'''
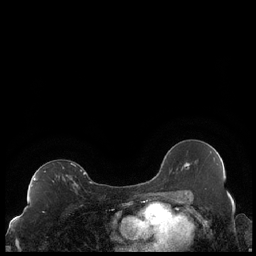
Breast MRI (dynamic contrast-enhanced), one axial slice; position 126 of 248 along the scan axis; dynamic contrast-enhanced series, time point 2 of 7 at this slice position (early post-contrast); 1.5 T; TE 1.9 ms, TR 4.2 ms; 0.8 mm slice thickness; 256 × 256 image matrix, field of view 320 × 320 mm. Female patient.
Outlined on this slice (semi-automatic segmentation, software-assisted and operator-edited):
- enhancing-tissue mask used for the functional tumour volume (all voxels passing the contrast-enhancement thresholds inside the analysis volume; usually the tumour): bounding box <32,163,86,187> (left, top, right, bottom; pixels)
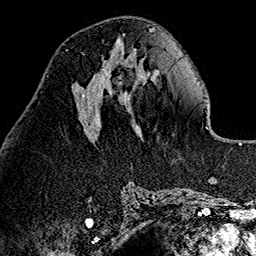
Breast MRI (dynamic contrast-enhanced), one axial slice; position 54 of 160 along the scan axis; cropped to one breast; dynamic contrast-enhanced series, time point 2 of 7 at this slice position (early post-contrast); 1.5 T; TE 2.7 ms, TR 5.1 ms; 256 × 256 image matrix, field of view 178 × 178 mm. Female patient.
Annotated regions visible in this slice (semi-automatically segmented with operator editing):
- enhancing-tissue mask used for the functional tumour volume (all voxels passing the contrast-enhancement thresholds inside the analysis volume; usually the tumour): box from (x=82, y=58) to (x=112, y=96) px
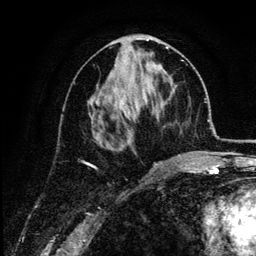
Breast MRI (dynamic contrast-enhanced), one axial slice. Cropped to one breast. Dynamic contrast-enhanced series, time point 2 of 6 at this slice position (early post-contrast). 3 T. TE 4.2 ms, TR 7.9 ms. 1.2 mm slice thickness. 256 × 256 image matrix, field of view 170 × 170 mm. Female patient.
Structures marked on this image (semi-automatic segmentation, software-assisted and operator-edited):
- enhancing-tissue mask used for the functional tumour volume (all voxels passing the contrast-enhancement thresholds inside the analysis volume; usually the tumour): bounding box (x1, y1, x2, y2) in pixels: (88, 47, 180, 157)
'''
### Your assignment
Every line above that includes the string "pixels" should be counted, and the answer should be that number only.

### Completed task
2